Exercise aim: Every record here should be printed again exactly.

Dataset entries
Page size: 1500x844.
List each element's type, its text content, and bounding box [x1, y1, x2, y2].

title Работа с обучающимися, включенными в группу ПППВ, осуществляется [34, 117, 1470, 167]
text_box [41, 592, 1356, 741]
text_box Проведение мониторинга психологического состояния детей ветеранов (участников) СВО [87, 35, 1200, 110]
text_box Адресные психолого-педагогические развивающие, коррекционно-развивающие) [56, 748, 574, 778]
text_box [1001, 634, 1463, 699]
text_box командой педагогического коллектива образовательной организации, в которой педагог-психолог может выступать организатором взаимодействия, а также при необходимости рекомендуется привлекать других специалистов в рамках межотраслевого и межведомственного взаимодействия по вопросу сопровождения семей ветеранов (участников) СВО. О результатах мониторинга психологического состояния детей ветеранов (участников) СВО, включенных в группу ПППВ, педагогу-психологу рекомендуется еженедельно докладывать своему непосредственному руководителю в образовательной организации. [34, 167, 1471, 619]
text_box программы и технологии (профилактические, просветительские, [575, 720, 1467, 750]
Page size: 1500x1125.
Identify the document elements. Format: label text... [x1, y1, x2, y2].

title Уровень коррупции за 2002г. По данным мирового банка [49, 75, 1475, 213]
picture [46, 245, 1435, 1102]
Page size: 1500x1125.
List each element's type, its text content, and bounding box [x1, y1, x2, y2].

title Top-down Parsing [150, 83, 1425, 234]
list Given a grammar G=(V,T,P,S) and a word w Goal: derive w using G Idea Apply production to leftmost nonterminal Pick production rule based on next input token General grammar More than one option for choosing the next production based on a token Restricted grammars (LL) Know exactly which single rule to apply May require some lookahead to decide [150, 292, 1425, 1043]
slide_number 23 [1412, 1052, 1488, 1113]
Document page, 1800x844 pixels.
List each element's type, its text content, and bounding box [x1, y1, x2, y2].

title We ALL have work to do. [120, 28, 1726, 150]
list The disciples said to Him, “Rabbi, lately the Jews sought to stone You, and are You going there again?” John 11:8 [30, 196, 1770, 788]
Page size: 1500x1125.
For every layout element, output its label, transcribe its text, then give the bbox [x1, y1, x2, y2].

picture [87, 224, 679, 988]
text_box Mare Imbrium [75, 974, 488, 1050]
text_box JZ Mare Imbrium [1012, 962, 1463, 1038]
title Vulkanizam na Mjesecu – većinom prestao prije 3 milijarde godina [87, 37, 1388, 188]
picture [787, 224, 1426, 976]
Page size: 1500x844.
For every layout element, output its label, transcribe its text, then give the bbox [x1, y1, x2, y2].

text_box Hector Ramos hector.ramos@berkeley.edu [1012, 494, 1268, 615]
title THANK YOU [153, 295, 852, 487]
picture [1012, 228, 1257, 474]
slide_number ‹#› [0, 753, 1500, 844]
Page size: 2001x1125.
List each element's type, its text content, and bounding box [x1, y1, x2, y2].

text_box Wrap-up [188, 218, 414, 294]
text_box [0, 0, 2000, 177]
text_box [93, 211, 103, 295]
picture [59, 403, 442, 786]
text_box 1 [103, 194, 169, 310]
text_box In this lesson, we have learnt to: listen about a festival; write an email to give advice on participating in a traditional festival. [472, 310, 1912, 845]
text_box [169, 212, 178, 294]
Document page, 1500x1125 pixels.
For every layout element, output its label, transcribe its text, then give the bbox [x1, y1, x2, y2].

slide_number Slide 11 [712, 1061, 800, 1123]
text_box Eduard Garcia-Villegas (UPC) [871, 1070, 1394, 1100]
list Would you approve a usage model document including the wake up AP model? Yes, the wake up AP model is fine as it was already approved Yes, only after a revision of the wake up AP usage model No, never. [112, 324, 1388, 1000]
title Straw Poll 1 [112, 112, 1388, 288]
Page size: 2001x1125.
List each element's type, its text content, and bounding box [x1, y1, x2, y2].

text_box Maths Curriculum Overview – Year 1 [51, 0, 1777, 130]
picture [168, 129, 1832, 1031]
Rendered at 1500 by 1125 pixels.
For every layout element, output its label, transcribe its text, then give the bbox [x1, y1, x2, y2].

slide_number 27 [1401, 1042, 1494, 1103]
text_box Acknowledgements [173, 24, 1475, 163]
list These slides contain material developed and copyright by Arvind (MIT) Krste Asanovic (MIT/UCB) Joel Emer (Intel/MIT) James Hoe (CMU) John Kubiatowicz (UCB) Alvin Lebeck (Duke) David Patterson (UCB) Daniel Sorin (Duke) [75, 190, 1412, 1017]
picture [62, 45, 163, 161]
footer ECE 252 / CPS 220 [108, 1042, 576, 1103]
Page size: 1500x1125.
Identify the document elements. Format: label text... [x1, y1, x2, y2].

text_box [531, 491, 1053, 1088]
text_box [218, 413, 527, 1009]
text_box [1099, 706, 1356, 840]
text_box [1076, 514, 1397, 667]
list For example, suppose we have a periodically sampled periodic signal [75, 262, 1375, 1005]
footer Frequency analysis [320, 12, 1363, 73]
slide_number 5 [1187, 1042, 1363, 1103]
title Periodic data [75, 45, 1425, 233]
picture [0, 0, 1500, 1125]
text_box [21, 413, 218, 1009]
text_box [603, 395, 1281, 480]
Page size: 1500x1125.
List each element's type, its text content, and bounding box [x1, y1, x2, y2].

Reply to the task:
Page size: 1500x844.
List each element's type, its text content, and bounding box [x1, y1, x2, y2].

title Работа с обучающимися, включенными в группу ПППВ, осуществляется [34, 117, 1470, 167]
text_box [41, 592, 1356, 741]
text_box Проведение мониторинга психологического состояния детей ветеранов (участников) СВО [87, 35, 1200, 110]
text_box Адресные психолого-педагогические развивающие, коррекционно-развивающие) [56, 748, 574, 778]
text_box [1001, 634, 1463, 699]
text_box командой педагогического коллектива образовательной организации, в которой педагог-психолог может выступать организатором взаимодействия, а также при необходимости рекомендуется привлекать других специалистов в рамках межотраслевого и межведомственного взаимодействия по вопросу сопровождения семей ветеранов (участников) СВО. О результатах мониторинга психологического состояния детей ветеранов (участников) СВО, включенных в группу ПППВ, педагогу-психологу рекомендуется еженедельно докладывать своему непосредственному руководителю в образовательной организации. [34, 167, 1471, 619]
text_box программы и технологии (профилактические, просветительские, [575, 720, 1467, 750]
Page size: 1500x1125.
Identify the document elements. Format: label text... [x1, y1, x2, y2].

title Уровень коррупции за 2002г. По данным мирового банка [49, 75, 1475, 213]
picture [46, 245, 1435, 1102]
Page size: 1500x1125.
List each element's type, its text content, and bounding box [x1, y1, x2, y2].

title Top-down Parsing [150, 83, 1425, 234]
list Given a grammar G=(V,T,P,S) and a word w Goal: derive w using G Idea Apply production to leftmost nonterminal Pick production rule based on next input token General grammar More than one option for choosing the next production based on a token Restricted grammars (LL) Know exactly which single rule to apply May require some lookahead to decide [150, 292, 1425, 1043]
slide_number 23 [1412, 1052, 1488, 1113]
Document page, 1800x844 pixels.
List each element's type, its text content, and bounding box [x1, y1, x2, y2].

title We ALL have work to do. [120, 28, 1726, 150]
list The disciples said to Him, “Rabbi, lately the Jews sought to stone You, and are You going there again?” John 11:8 [30, 196, 1770, 788]
Page size: 1500x1125.
For every layout element, output its label, transcribe its text, then give the bbox [x1, y1, x2, y2].

picture [87, 224, 679, 988]
text_box Mare Imbrium [75, 974, 488, 1050]
text_box JZ Mare Imbrium [1012, 962, 1463, 1038]
title Vulkanizam na Mjesecu – većinom prestao prije 3 milijarde godina [87, 37, 1388, 188]
picture [787, 224, 1426, 976]
Page size: 1500x844.
For every layout element, output its label, transcribe its text, then give the bbox [x1, y1, x2, y2].

text_box Hector Ramos hector.ramos@berkeley.edu [1012, 494, 1268, 615]
title THANK YOU [153, 295, 852, 487]
picture [1012, 228, 1257, 474]
slide_number ‹#› [0, 753, 1500, 844]
Page size: 2001x1125.
List each element's type, its text content, and bounding box [x1, y1, x2, y2].

text_box Wrap-up [188, 218, 414, 294]
text_box [0, 0, 2000, 177]
text_box [93, 211, 103, 295]
picture [59, 403, 442, 786]
text_box 1 [103, 194, 169, 310]
text_box In this lesson, we have learnt to: listen about a festival; write an email to give advice on participating in a traditional festival. [472, 310, 1912, 845]
text_box [169, 212, 178, 294]
Document page, 1500x1125 pixels.
For every layout element, output its label, transcribe its text, then give the bbox [x1, y1, x2, y2].

slide_number Slide 11 [712, 1061, 800, 1123]
text_box Eduard Garcia-Villegas (UPC) [871, 1070, 1394, 1100]
list Would you approve a usage model document including the wake up AP model? Yes, the wake up AP model is fine as it was already approved Yes, only after a revision of the wake up AP usage model No, never. [112, 324, 1388, 1000]
title Straw Poll 1 [112, 112, 1388, 288]
Page size: 2001x1125.
List each element's type, its text content, and bounding box [x1, y1, x2, y2].

text_box Maths Curriculum Overview – Year 1 [51, 0, 1777, 130]
picture [168, 129, 1832, 1031]
Rendered at 1500 by 1125 pixels.
For every layout element, output its label, transcribe its text, then give the bbox [x1, y1, x2, y2].

slide_number 27 [1401, 1042, 1494, 1103]
text_box Acknowledgements [173, 24, 1475, 163]
list These slides contain material developed and copyright by Arvind (MIT) Krste Asanovic (MIT/UCB) Joel Emer (Intel/MIT) James Hoe (CMU) John Kubiatowicz (UCB) Alvin Lebeck (Duke) David Patterson (UCB) Daniel Sorin (Duke) [75, 190, 1412, 1017]
picture [62, 45, 163, 161]
footer ECE 252 / CPS 220 [108, 1042, 576, 1103]
Page size: 1500x1125.
Identify the document elements. Format: label text... [x1, y1, x2, y2].

text_box [531, 491, 1053, 1088]
text_box [218, 413, 527, 1009]
text_box [1099, 706, 1356, 840]
text_box [1076, 514, 1397, 667]
list For example, suppose we have a periodically sampled periodic signal [75, 262, 1375, 1005]
footer Frequency analysis [320, 12, 1363, 73]
slide_number 5 [1187, 1042, 1363, 1103]
title Periodic data [75, 45, 1425, 233]
picture [0, 0, 1500, 1125]
text_box [21, 413, 218, 1009]
text_box [603, 395, 1281, 480]
Page size: 1500x1125.
List each element's type, its text content, and bounding box [x1, y1, x2, y2].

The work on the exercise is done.